Metodologia e credibilidade da pesquisa
O levantamento foi conduzido presencialmente com 2.004 eleitores com 16 anos ou mais, distribuídos em 139 municípios brasileiros. A coleta de dados ocorreu nos dias 17 e 18 de junho, com nível de confiança de 95%, o que garante a confiabilidade dos resultados obtidos. A pesquisa encontra-se devidamente registrada no Tribunal Superior Eleitoral (TSE) sob o número BR-09956/2026, assegurando sua conformidade com os requisitos legais de transparência e validação.

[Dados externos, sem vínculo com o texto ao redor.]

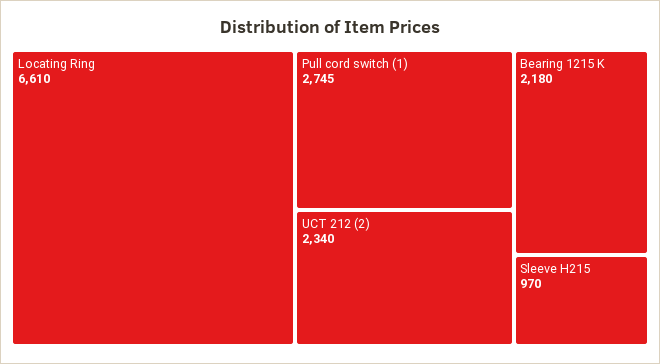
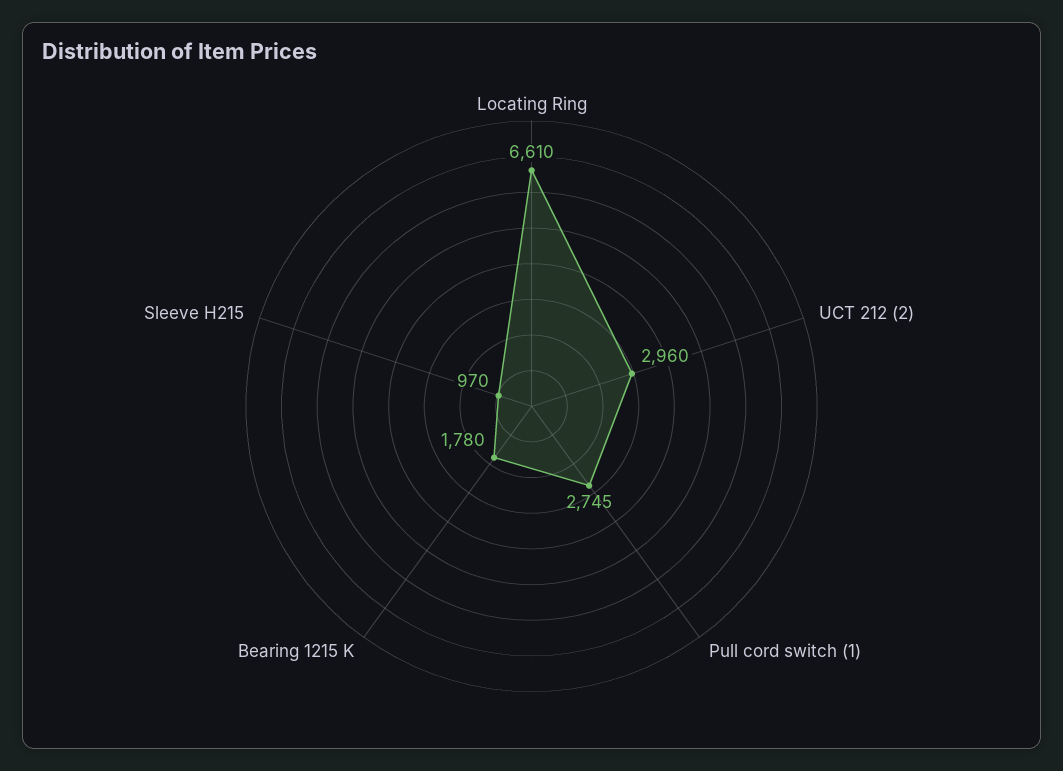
UCT 212 (2): 2340 -> 2960
Bearing 1215 K: 2180 -> 1780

Variações por perfil religioso
A análise da aceitação LGBT conforme o perfil religioso dos entrevistados revela diferenças expressivas entre grupos confessionais. Entre católicos, 75% concordam que a homossexualidade deve ser aceita pela sociedade, enquanto 18% defendem que seja desencorajada. Esse padrão contrasta significativamente com os resultados entre evangélicos, onde apenas 61% apoiam a aceitação LGBT, e 29% argumentam que a orientação sexual deve ser desencorajada.
Essas disparidades refletem distintas interpretações religiosas sobre questões comportamentais e morais, impactando diretamente na atitude frente aos direitos e aceitação social de pessoas LGBT. A diferença de 14 pontos percentuais entre católicos e evangélicos no indicador de aceitação evidencia a influência significativa das convicções religiosas nas opiniões sobre o tema.
Distinções entre gêneros
Quando a aceitação LGBT é analisada sob a perspectiva de gênero, emergem diferenças notáveis entre homens e mulheres. As mulheres apresentam índice de aceitação de 76%, com apenas 16% defendendo o desencorajamento da homossexualidade. Em contraste, o índice de aceitação entre homens cai para 69%, enquanto a taxa de rejeição sobe para 24%.
Essa discrepância de sete pontos percentuais sugere que mulheres tendem a demonstrar maior abertura em relação à aceitação LGBT comparativamente aos homens. A diferença também se reflete no percentual daqueles que defendem o desencorajamento, onde os homens apresentam taxa oito pontos percentuais superior à das mulheres, indicando maior resistência ao reconhecimento da homossexualidade.
Perspectiva pela intenção de voto
O alinhamento político dos entrevistados revela distanciamento considerável de visões sobre a aceitação LGBT, conforme a preferência eleitoral para a presidência. Entre eleitores de Luiz Inácio Lula da Silva (PT), 81% afirmam que a homossexualidade deve ser aceita por toda a sociedade, enquanto 14% declaram que deve ser desencorajada. Esse padrão indica maior consenso entre esse eleitorado sobre o tema.
Por outro lado, entre eleitores de Flávio Bolsonaro (PL), a aceitação LGBT registra 65%, com 26% defendendo que a orientação sexual deve ser desencorajada. A diferença de 16 pontos percentuais entre os dois grupos eleitorais reflete o posicionamento ideológico distinto em relação a questões comportamentais e direitos sociais, ilustrando a polarização política do país sobre temas LGBT.
Contexto da pesquisa sobre matriz ideológica
A pergunta sobre aceitação LGBT integra o eixo de comportamento da pesquisa Datafolha sobre a matriz ideológica brasileira, que monitora sistematicamente a variação nas percepções públicas sobre diversos temas sociais e comportamentais. Além da homossexualidade, o estudo acompanha mudanças na opinião pública sobre drogas, armas, pobreza e segurança, fornecendo panorama abrangente das transformações ideológicas da sociedade.
Esse monitoramento contínuo permite identificar tendências de longo prazo e flutuações conjunturais nas atitudes sociais, contribuindo para compreender dinâmicas complexas que caracterizam a evolução do pensamento político brasileiro. A aceitação LGBT, nesse contexto, funciona como indicador relevante das mudanças nos valores comportamentais e morais da população.